Rationale: Although early antimicrobial discontinuation guided by procalcitonin (PCT) has shown decreased antibiotic consumption in lower respiratory tract infections, the outcomes in long-term sepsis sequelae remain unclear.Objectives: To investigate if PCT guidance may reduce the incidence of long-term infection-associated adverse events in sepsis.Methods: In this multicenter trial, 266 patients with sepsis (by Sepsis-3 definitions) with lower respiratory tract infections, acute pyelonephritis, or primary bloodstream infection were randomized (1:1) to receive either PCT-guided discontinuation of antimicrobials or standard of care. The discontinuation criterion was ≥80% reduction in PCT levels or any PCT ≤0.5 μg/L at Day 5 or later. The primary outcome was the rate of infection-associated adverse events at Day 180, a composite of the incidence of any new infection by Clostridioides difficile or multidrug-resistant organisms, or any death attributed to baseline C. difficile or multidrug-resistant organism infection. Secondary outcomes included 28-day mortality, length of antibiotic therapy, and cost of hospitalization.Measurements and Main Results: The rate of infection-associated adverse events was 7.2% (95% confidence interval [CI], 3.8-13.1%; 9/125) versus 15.3% (95% CI, 10.1-22.4%; 20/131) (hazard ratio, 0.45; 95% CI, 0.20-0.98; P = 0.045); 28-day mortality 15.2% (95% CI, 10-22.5%; 19/125) versus 28.2% (95% CI, 21.2-36.5%; 37/131) (hazard ratio, 0.51; 95% CI, 0.29-0.89; P = 0.02); and median length of antibiotic therapy 5 (range, 5-7) versus 10 (range, 7-15) days (P < 0.001) in the PCT and standard-of-care arms, respectively. The cost of hospitalization was also reduced in the PCT arm.Conclusions: In sepsis, PCT guidance was effective in reducing infection-associated adverse events, 28-day mortality, and cost of hospitalization.Clinical trial registered with www.clinicaltrials.gov (NCT03333304).
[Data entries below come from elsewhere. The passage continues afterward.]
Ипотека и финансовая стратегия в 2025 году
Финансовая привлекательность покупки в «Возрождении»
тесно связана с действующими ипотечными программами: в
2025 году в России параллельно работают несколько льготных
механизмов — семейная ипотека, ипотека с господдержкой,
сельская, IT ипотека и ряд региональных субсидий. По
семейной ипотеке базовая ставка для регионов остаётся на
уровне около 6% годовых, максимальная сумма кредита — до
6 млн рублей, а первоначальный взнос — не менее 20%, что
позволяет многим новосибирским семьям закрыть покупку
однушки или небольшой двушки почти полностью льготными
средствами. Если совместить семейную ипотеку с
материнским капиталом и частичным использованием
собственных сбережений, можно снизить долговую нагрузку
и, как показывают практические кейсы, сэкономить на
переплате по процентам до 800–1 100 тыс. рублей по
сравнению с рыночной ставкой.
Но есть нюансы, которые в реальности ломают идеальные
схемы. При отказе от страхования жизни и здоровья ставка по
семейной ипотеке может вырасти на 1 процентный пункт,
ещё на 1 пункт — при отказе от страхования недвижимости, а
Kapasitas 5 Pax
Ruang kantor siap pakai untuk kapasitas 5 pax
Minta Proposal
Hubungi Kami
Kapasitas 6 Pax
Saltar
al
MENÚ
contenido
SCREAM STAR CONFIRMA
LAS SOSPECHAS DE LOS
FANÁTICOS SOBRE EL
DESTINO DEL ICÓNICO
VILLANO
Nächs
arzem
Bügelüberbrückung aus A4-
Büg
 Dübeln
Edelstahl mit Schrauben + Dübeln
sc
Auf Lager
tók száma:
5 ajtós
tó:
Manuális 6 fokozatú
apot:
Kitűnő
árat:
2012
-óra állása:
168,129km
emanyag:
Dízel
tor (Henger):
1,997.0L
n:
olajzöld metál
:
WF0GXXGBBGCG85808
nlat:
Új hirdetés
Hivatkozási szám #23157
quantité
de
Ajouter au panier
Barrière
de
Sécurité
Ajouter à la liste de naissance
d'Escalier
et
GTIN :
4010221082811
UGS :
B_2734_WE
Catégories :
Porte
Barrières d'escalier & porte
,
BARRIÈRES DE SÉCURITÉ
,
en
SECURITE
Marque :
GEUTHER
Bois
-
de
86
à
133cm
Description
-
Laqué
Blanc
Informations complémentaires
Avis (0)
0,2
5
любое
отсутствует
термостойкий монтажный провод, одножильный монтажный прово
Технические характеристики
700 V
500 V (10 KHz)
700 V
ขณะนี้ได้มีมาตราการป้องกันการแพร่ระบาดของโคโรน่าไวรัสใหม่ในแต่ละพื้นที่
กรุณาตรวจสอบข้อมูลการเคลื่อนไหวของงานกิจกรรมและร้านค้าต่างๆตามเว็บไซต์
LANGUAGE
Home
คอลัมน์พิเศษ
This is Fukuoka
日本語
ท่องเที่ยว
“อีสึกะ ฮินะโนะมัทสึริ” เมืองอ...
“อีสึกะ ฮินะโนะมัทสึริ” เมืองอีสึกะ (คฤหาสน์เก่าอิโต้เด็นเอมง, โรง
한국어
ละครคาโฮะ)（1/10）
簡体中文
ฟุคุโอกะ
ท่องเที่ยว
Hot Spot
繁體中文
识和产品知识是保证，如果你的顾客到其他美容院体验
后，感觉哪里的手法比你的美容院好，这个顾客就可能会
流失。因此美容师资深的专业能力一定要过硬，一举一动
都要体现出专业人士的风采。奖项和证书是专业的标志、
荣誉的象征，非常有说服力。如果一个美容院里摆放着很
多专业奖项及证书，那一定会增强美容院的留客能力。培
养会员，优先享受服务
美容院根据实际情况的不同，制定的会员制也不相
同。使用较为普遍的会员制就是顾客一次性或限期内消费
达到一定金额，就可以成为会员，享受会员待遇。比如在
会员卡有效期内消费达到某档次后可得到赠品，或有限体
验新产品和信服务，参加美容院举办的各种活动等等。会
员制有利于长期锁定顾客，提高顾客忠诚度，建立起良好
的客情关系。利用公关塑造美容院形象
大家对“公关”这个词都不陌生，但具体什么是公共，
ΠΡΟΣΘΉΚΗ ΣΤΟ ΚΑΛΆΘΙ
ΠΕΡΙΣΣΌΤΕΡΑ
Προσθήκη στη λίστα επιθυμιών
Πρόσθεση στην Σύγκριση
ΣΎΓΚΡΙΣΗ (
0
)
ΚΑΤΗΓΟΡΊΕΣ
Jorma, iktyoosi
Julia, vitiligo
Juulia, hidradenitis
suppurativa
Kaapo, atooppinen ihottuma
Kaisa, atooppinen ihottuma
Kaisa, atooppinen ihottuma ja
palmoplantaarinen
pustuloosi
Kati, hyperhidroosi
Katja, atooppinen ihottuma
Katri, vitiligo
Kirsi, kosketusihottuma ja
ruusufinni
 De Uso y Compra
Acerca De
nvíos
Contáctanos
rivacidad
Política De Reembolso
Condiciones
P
Keywords: mortality; multidrug-resistant; procalcitonin; sepsis.

Figure 1.

Trial profile.

Figure 2.

Study primary outcome and the effect of fecal colonization in the intention-to-treat population. (A) Kaplan-Meier curve for primary outcome. The study primary outcome was the rate of infection-associated adverse events for patients allocated to the PCT-guidance group compared with the standard of care after 180 days. Infection-associated adverse events were a composite outcome comprising the advent of any of the following: new case of Clostridioides difficile infection; new case of infection by multidrug-resistant organisms (MDROs); and death due to baseline infection by MDROs or C. difficile. The inset shows the same data on an enlarged y-axis. (B) Odds ratios of reaching or not the primary outcome in dependence of presence or absence of fecal colonization by C. difficile or MDROs by Days 7 and 28. P values of the interaction effect of the arm of treatment by colonization on primary outcome are provided. CI = confidence interval; PCT = procalcitonin.

Figure 3.

Kaplan-Meier curve for 28-day survival in the intention-to-treat population. The inset shows the same data on an enlarged y-axis. CI = confidence interval; PCT = procalcitonin.